### OBJECTIVE
Repeat the stretch of the data from the line containing "Rendered at 1654 by 1241 pixels." through the end of the data, both ends included, keeping every line identical.

Item position entries
##########
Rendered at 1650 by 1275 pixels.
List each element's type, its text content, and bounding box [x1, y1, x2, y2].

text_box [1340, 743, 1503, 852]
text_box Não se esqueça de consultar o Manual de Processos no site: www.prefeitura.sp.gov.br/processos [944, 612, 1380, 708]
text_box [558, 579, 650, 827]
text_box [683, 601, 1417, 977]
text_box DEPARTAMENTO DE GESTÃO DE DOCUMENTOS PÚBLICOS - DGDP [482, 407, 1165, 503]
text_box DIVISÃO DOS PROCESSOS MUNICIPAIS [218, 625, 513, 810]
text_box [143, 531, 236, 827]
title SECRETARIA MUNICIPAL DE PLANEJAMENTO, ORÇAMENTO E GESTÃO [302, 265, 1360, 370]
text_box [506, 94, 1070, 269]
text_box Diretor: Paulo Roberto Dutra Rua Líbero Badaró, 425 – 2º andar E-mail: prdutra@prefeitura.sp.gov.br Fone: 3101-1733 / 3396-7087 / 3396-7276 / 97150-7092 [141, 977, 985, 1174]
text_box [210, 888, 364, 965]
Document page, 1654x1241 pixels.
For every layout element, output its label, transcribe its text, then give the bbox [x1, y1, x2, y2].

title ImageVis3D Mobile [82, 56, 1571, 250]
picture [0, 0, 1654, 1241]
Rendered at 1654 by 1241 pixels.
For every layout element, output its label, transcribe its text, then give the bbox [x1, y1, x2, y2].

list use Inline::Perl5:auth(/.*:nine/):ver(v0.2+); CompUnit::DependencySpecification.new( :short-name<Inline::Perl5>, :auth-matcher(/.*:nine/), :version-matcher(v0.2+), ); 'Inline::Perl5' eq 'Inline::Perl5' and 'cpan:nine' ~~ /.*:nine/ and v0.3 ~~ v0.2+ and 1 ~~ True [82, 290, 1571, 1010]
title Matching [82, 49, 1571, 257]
##########
### EXERCISE SOLUTION
Rendered at 1654 by 1241 pixels.
For every layout element, output its label, transcribe its text, then give the bbox [x1, y1, x2, y2].

list use Inline::Perl5:auth(/.*:nine/):ver(v0.2+); CompUnit::DependencySpecification.new( :short-name<Inline::Perl5>, :auth-matcher(/.*:nine/), :version-matcher(v0.2+), ); 'Inline::Perl5' eq 'Inline::Perl5' and 'cpan:nine' ~~ /.*:nine/ and v0.3 ~~ v0.2+ and 1 ~~ True [82, 290, 1571, 1010]
title Matching [82, 49, 1571, 257]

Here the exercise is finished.